Michael Smith Foundation for Health Research/BC Cancer Foundation Post-Doctoral Fellowship Award

High-grade serous ovarian cancers (HGS) have a low five year survival rates at less than 40 percent. This is partly because of high relapse rates due to resistance to platinum-based therapies, which is the current standard of treatment. Although these therapies are effective at treating the primary tumour, cancers develop resistance to platinum drugs in almost all instances and the tumours recur.

How genomic instabilities evolve in HGS tumours and lead to platinum-resistance is poorly understood, and there are currently no biomarkers that give a reliable prognosis.

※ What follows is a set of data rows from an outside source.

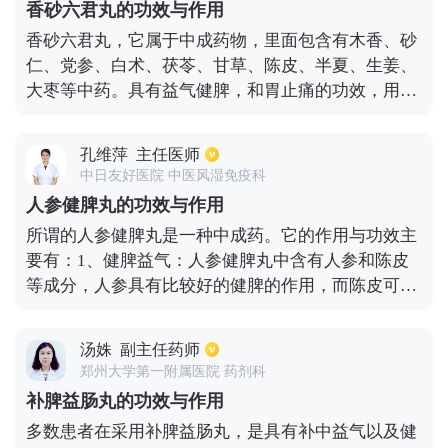
香砂六君丸的功效与作用
疮。因为归脾丸是一种补药，所以在使用过程中一定
香砂六君丸，它属于中成药物，里面包含有木香、砂
不要吃生冷的东西，不然会对脾脏造成不好的影响，
仁、党参、白术、茯苓、甘草、陈皮、半夏、生姜、
削弱归睥丸的作用。
大枣等中药。具有益气健脾，和胃止痛的功效，用于
治疗脾虚气滞，消化不良，嗳气食少，脘腹胀满，腹
部疼痛，大便溏泄等。1天3次，每次12丸。在服药期
孔维萍
主任医师
间，忌刺激、油腻、不易消化的食物。用药3天后症
中日友好医院 中医风湿免疫科
状没有缓解，应立即停药到医院进行检查。口干、舌
人参健脾丸的功效与作用
少津、大便干燥者，表现为恶心、呕吐、大便水泻频
所谓的人参健脾丸是一种中成药。它的作用与功效主
频，腹部作痛等症状的肠胃炎患者不适宜服用本药。
要有：1、健脾益气：人参健脾丸中含有人参和陈皮
等成分，人参具有比较好的健脾的作用，而陈皮可以
加强人参的作用。2、健脾利湿：人参健脾丸中含有
的山药和茯苓可以利湿，对于体内湿气比较重的患者
汤姝
副主任药师
效果是比较好的。3、补气益阳：此药物中含有黄芪
郑州大学第一附属医院 药剂科
以及白术等成分可以补充人体的中气，对于气虚的患
补脾益肠丸的功效与作用
者有着比较好的效果。4、健脾胃，补肺肾，治疗脾
多数患者在采用补脾益肠丸，是具有补中益气以及健
胃虚弱：如果患者有脾胃虚弱或者消化不良等症状的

We seek to identify effective genomic biomarkers for determining which HGS patients will respond more effectively to platinum-based chemotherapy.

This project will build on our research group's recent observations of differences in global genomic patterns between platinum-sensitive and platinum-resistant groups. We will analyze an HGS cohort of seventy cases composed of short- and long-term survivors with five year clinical follow-up data by:

  1. Comparing and contrasting the entire DNA sequence of tumours to the patient's normal DNA to identify global patterns of genomic instability
  2. Comparing and contrasting genomic profiles from the whole genome of the short-term and long-term survivors
  3. Studying diversity via deep-sequencing data of the tumours.

Ultimately, the results of this project and future work could allow for a long-term prognosis and optimized treatments for patients with HGS ovarian cancer.